→ **WHAT TO DO**
In the entries below, the lines from the one with "(KCP), qui remporta" through the one with "Réformateur obstiné, Akaev" are to be copied exactly; both ends count.

→ **RECORDS SHOWN**
————

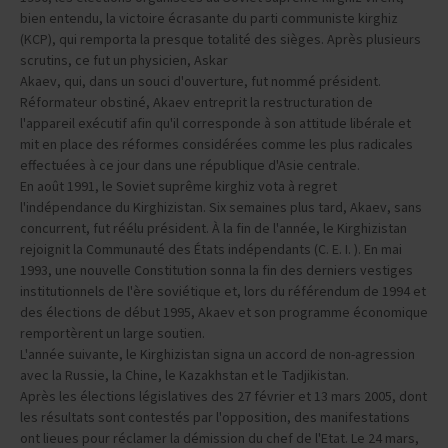
bien entendu, la victoire écrasante du parti communiste kirghiz
(KCP), qui remporta la presque totalité des sièges. Après plusieurs
scrutins, ce fut un physicien, Askar
Akaev, qui, dans un souci d'ouverture, fut nommé président.
Réformateur obstiné, Akaev entreprit la restructuration de
l'appareil exécutif afin qu'il corresponde à son attitude libérale et
mit en place des réformes considérées comme les plus radicales
effectuées à ce jour dans une république d'Asie centrale.
En août 1991, le Soviet suprême kirghiz vota à regret
l'indépendance du Kirghizistan. Six semaines plus tard, Akaev, sans
concurrent, fut réélu président. À la fin de l'année, le Kirghizistan
rejoignit la Communauté des États indépendants (C. E. I. ). En mai
1993, une nouvelle Constitution sonna la fin des derniers vestiges
institutionnels de l'ère soviétique et, lors du référendum de 1994 et
des élections de début 1995, Akaev et son programme économique
remportèrent un large soutien.
L'année suivante, le Kirghizistan signa un accord de non-agression
avec la Russie, la Chine, le Kazakhstan et le Tadjikistan.
Après les élections législatives des 27 février et 13 mars 2005, dont
les résultats sont contestés par l'opposition, des manifestations
ont lieues pour réclamer la démission du chef de l'Etat. Le 24 mars,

————

→ **WORKED SOLUTION**
(KCP), qui remporta la presque totalité des sièges. Après plusieurs
scrutins, ce fut un physicien, Askar
Akaev, qui, dans un souci d'ouverture, fut nommé président.
Réformateur obstiné, Akaev entreprit la restructuration de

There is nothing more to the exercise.